Online Gradient Boosting Decision Tree: In-Place Updates for Efficient Adding/Deleting Data
Huawei Lin, Jun Woo Chung, Yingjie Lao, Weijie Zhao
TL;DR
This work tackles the limitation of batch-only training in gradient boosting decision trees by introducing an in-place online learning framework that supports both incremental and decremental data updates without retraining from scratch. It combines a unified online update mechanism with optimizations—updating only online data contributions, adaptive lazy derivative updates, and split-candidate sampling with robustness controls—while providing a theoretical basis for trading accuracy against computational cost.

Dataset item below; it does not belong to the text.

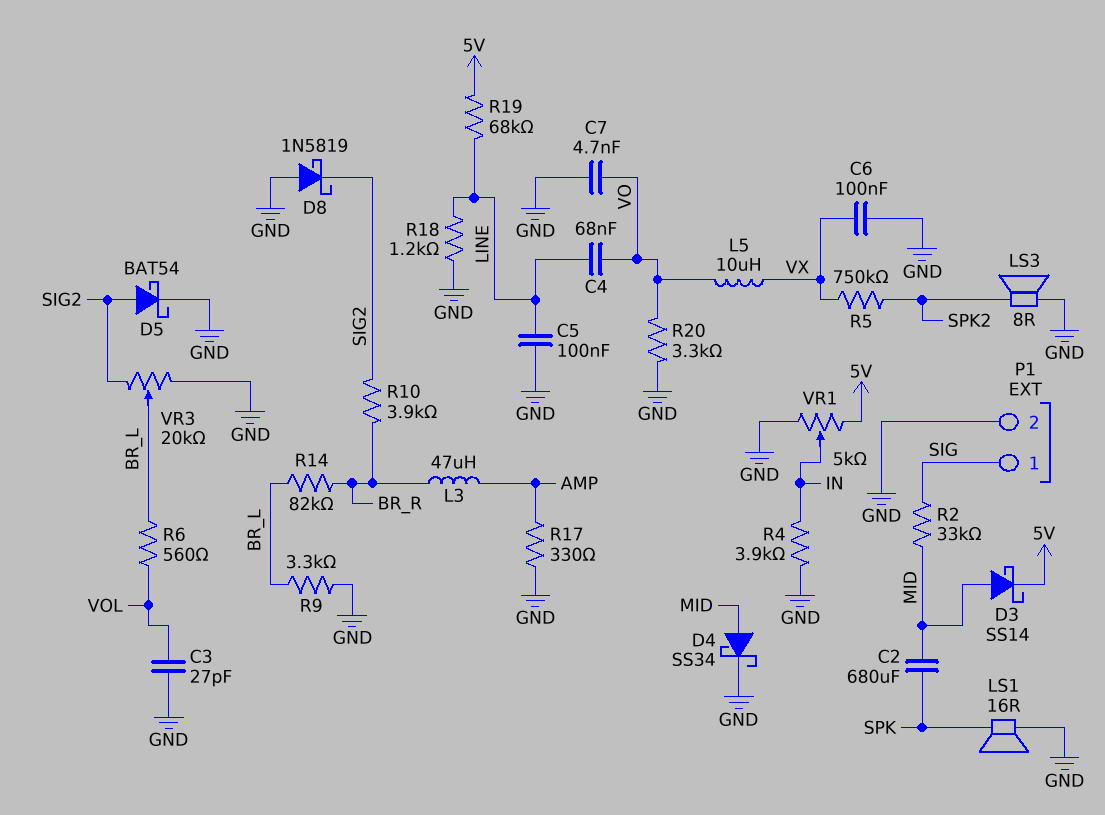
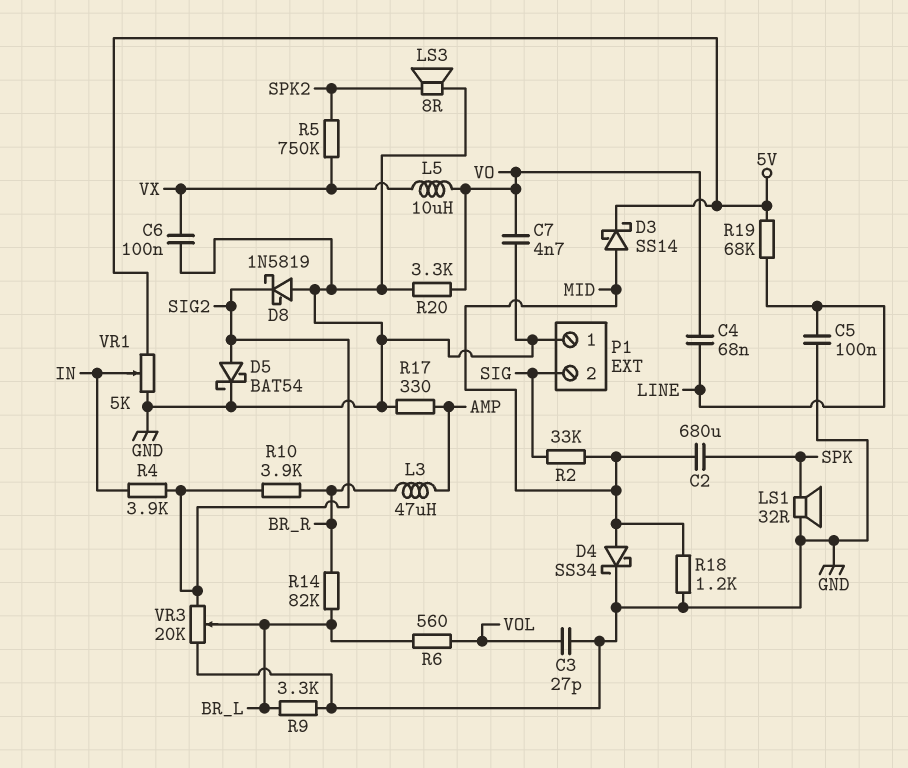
LS1: speaker 16R (GND, SPK) -> speaker 32R (GND, SPK)
P1 pin 1: SIG -> GND
P1 pin 2: GND -> SIG
R4: 3.9k (GND, IN) -> 3.9k (IN, SIG2)
R18: 1.2k (GND, LINE) -> 1.2k (GND, MID)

Empirically, the approach delivers substantial speedups and lower memory usage across 10 public datasets, with additional demonstrations of backdoor data injection and removal. The result is a practical, scalable framework that enables continuous adaptation of GBDT models in dynamic data environments, accompanied by open-source code.
Abstract
Gradient Boosting Decision Tree (GBDT) is one of the most popular machine learning models in various applications. However, in the traditional settings, all data should be simultaneously accessed in the training procedure: it does not allow to add or delete any data instances after training. In this paper, we propose an efficient online learning framework for GBDT supporting both incremental and decremental learning. To the best of our knowledge, this is the first work that considers an in-place unified incremental and decremental learning on GBDT. To reduce the learning cost, we present a collection of optimizations for our framework, so that it can add or delete a small fraction of data on the fly. We theoretically show the relationship between the hyper-parameters of the proposed optimizations, which enables trading off accuracy and cost on incremental and decremental learning. The backdoor attack results show that our framework can successfully inject and remove backdoor in a well-trained model using incremental and decremental learning, and the empirical results on public datasets confirm the effectiveness and efficiency of our proposed online learning framework and optimizations.